While those caps were subsequently eased a bit, Republican legislators envision returning to them in the coming fiscal year for domestic spending.

Because the sequester makes no adjustment for economic or population growth, the CBO reckons it would shrink GDP in the coming year by 0.4%. But the real harm comes in the long run. U.S. productivity growth is its lowest in decades as is the proportion of working-age people in the workforce. Fiscal policy aggravates both problems.

Most of the federal government’s contribution to the nation’s productive capital is “discretionary” and vulnerable to the sequester. The White House says it would reduce competitive research grants by the National Institutes of Health for fiscal 2016 to the lowest level since 1998, at a time when federal research is already near historical lows relative to GDP.
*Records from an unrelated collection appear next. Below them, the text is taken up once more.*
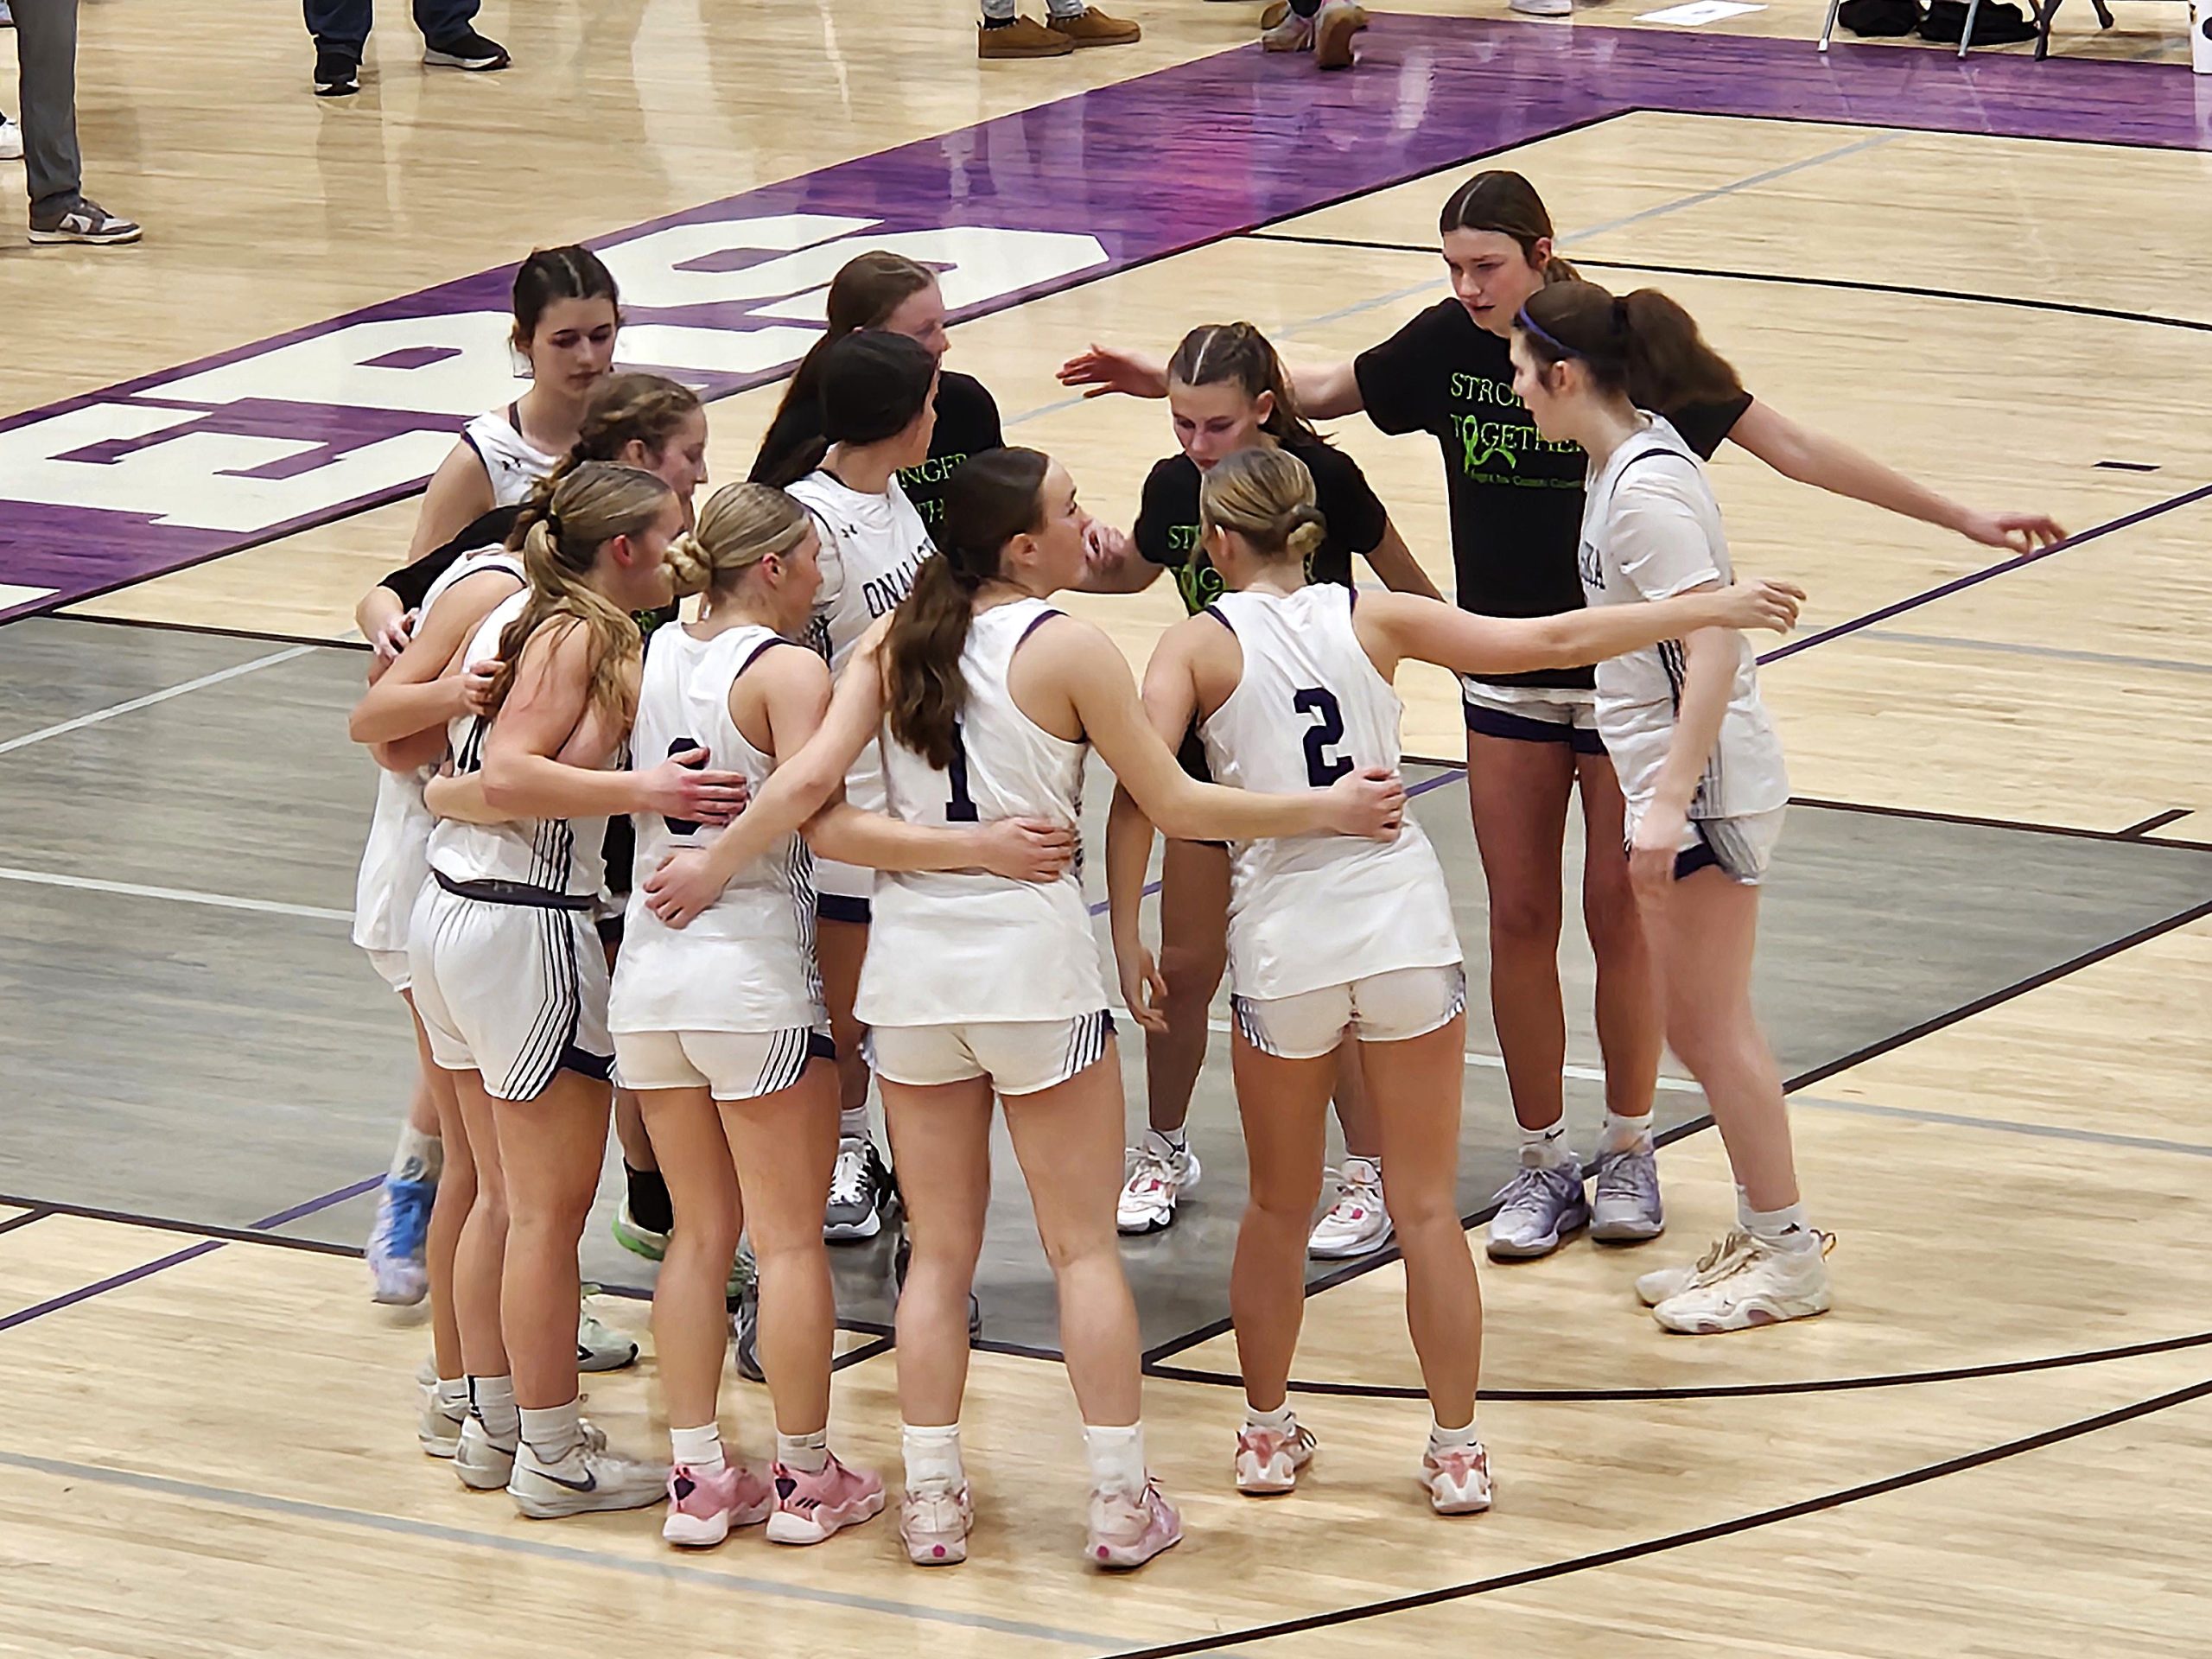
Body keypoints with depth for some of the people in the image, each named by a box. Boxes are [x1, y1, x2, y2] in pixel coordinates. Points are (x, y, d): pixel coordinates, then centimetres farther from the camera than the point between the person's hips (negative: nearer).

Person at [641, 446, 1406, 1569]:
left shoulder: (893, 643, 2)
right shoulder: (1066, 648, -9)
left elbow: (811, 777, -8)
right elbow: (1175, 806, -7)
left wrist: (710, 869, 3)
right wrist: (1330, 810, 1)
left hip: (912, 967, 4)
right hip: (1031, 960, -4)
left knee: (940, 1250, 11)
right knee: (1083, 1245, 5)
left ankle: (933, 1503, 10)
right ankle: (1121, 1502, 5)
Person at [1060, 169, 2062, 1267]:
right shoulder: (1446, 345, -5)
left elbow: (1790, 447, -14)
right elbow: (1320, 390, 13)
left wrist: (1960, 518, -16)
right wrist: (1171, 384, 15)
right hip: (1506, 678, 3)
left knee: (1620, 916, 2)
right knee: (1518, 918, 5)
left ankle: (1629, 1150, 19)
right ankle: (1543, 1164, 17)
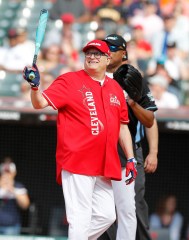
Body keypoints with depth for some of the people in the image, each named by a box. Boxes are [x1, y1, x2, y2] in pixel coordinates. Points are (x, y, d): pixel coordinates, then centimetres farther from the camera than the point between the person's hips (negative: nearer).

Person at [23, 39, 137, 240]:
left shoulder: (115, 88, 15)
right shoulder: (70, 81, -2)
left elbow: (122, 125, 19)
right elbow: (40, 103, -13)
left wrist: (130, 159, 14)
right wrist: (35, 86, -33)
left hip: (104, 166, 6)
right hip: (77, 162, -6)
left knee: (106, 216, 8)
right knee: (80, 218, -9)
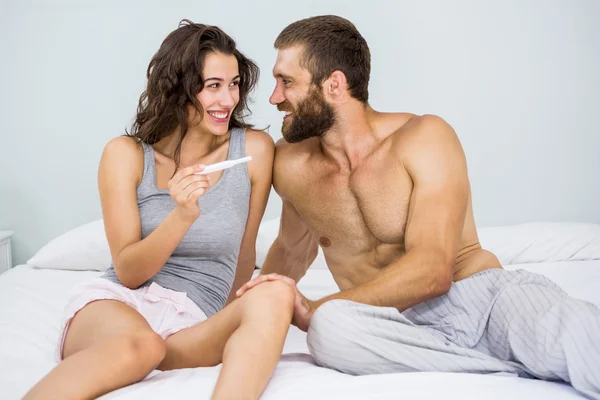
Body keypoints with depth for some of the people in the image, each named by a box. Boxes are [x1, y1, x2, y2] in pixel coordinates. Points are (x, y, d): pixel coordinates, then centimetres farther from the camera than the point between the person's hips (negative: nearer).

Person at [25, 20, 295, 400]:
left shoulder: (254, 149, 1)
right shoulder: (126, 154, 0)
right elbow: (127, 272, -5)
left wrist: (231, 320, 25)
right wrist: (182, 216, -22)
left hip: (192, 326, 2)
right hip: (114, 302, -1)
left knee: (276, 296, -31)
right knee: (141, 344, -39)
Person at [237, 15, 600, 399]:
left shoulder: (425, 138, -7)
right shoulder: (291, 165, 8)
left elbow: (432, 271, -17)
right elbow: (292, 249, 28)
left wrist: (314, 309, -17)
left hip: (485, 296, -5)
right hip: (397, 323, 5)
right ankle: (531, 364, -26)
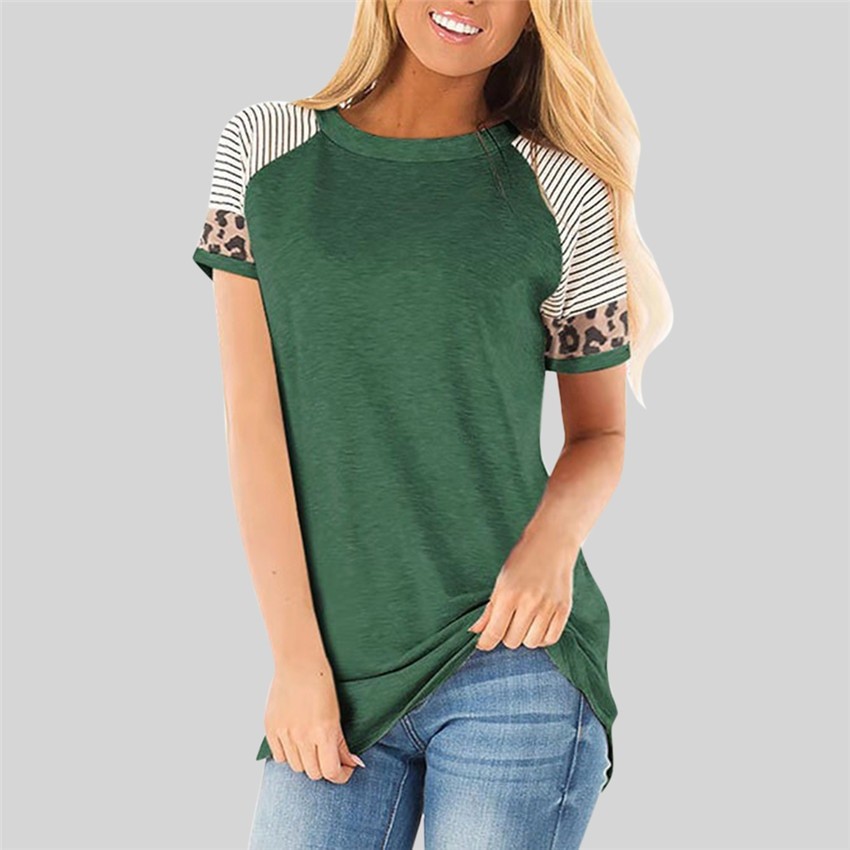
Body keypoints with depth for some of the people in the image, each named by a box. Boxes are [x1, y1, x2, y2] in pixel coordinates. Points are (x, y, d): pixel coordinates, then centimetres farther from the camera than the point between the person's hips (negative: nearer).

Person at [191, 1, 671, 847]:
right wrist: (295, 656, -5)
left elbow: (600, 433, 9)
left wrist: (552, 541, -13)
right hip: (335, 672, 1)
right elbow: (253, 416, -1)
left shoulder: (562, 195, 1)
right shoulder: (264, 147, 4)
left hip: (512, 658, -1)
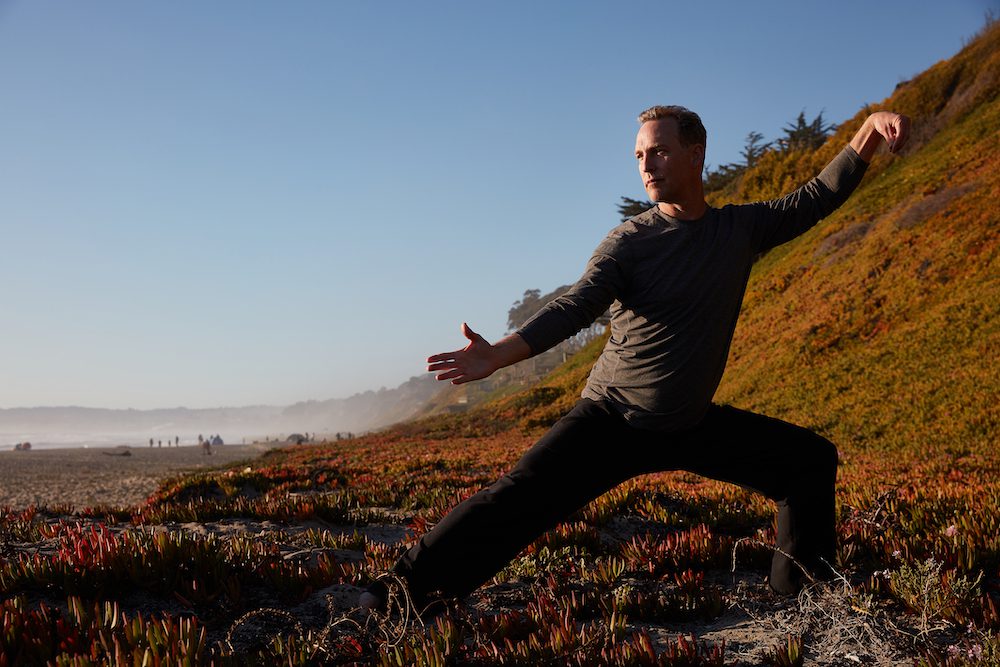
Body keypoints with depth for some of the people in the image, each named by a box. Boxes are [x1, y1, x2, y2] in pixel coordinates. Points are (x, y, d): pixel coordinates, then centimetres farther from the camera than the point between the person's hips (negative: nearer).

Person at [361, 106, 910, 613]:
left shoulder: (740, 229, 2)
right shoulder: (628, 242, -13)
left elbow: (817, 198, 7)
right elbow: (574, 308, -25)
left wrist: (868, 134, -9)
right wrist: (498, 355, -41)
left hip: (691, 425, 5)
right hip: (611, 420, -5)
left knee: (812, 460, 7)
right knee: (519, 498, -18)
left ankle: (801, 594, 20)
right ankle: (396, 592, -13)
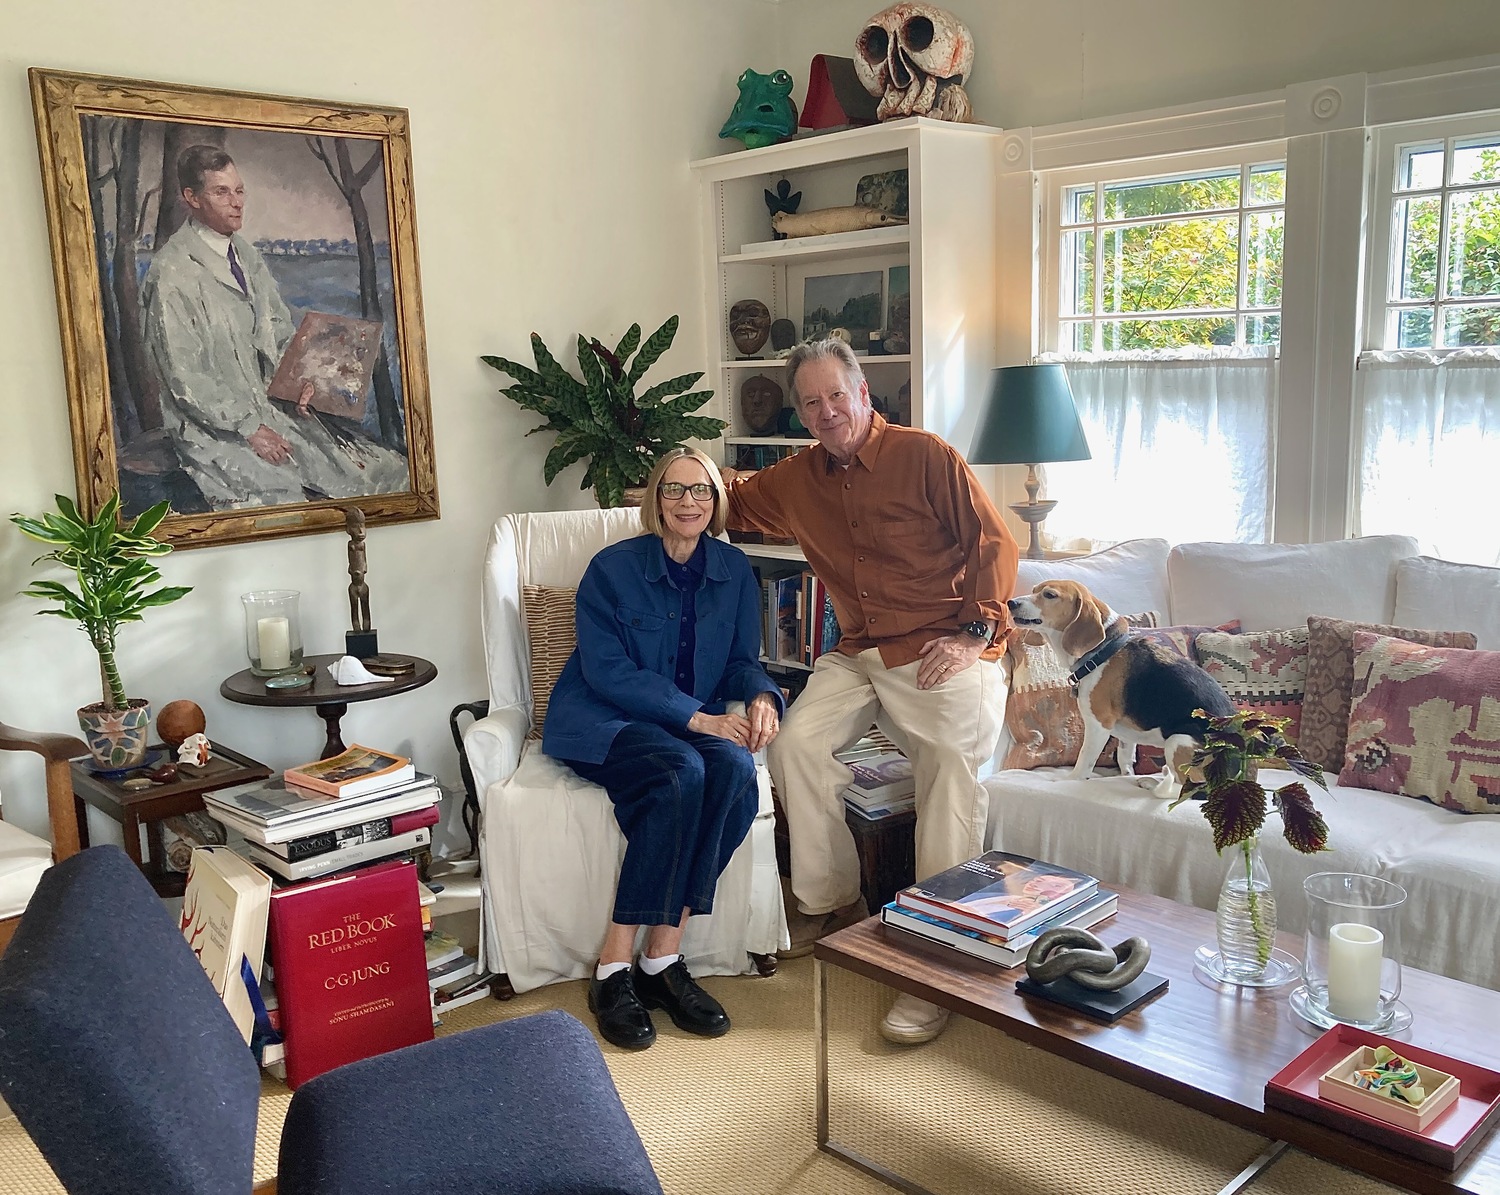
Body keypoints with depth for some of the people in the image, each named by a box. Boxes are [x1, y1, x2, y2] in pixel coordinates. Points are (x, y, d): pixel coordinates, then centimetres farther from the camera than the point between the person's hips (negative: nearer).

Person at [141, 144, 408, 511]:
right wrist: (249, 429, -18)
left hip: (271, 409, 8)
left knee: (388, 470, -6)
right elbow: (184, 377, -15)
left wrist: (302, 380, -2)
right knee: (281, 496, -32)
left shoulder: (246, 253, 12)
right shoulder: (172, 271, -12)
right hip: (212, 425, -7)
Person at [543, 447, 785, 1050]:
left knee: (735, 768, -30)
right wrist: (696, 716, -22)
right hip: (602, 721, -4)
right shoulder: (614, 568, -7)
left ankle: (662, 959, -23)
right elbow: (607, 672, -14)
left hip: (694, 724, 4)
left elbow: (741, 660, 11)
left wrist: (761, 696, -14)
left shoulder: (733, 570, 7)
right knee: (682, 771, -35)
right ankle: (614, 970, -26)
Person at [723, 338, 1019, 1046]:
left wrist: (973, 634, -12)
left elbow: (993, 542, -4)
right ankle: (830, 905, 0)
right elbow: (734, 501, 30)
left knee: (953, 770, -28)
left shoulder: (926, 456, -4)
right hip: (858, 656, 5)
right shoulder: (798, 480, 13)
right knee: (796, 743, -19)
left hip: (944, 654, -5)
Enrollment in Head Start, a preschool preparation program, and federal per-student funding for grades K through 12, adjusted for inflation, would fall in fiscal 2016 to the levels seen in 2001.

The infrastructure budget of the Federal Aviation Administration, which is struggling to upgrade the nation’s air traffic control system, would hit a 15-year low, and the Washington region’s problem-plagued subway would lose a third of its federal funds under the House Republicans’ proposed appropriations.

Of course, a lot of money is badly spent and the White House wish list includes its share of projects of dubious economic merit, from weatherizing drafty houses to high-speed rail. This calls for more effective cost-benefit evaluation.

But money for that is also scarce. A federal center that tests ways to deliver Medicare and Medicaid services more cost-effectively could lose all its funding, even though the CBO reckons it produces net savings for the taxpayer.

Mr. Obama blames this squeeze on Republicans and promises to veto funding bills that adhere to the sequester. Yet a squeeze was inevitable even without the sequester as entitlements suck up more of taxpayers’ dollars.

The presidential candidates aren’t much better. As Marc Goldwein of the Committee for a Responsible Federal Budget notes, Democratic candidate and Vermont Sen. Bernie Sanders actually wants to expand Social Security and raise payroll taxes, while Donald Trump, the Republican front-runner, would leave both Social Security and Medicare alone. (One exception is Republican New Jersey Gov. Chris Christie, who has a credible plan for both entitlements, but that’s hardly helped his poll numbers.)

These are the sorts of priorities that will reverberate years from now, when the controversy over Planned Parenthood has largely passed.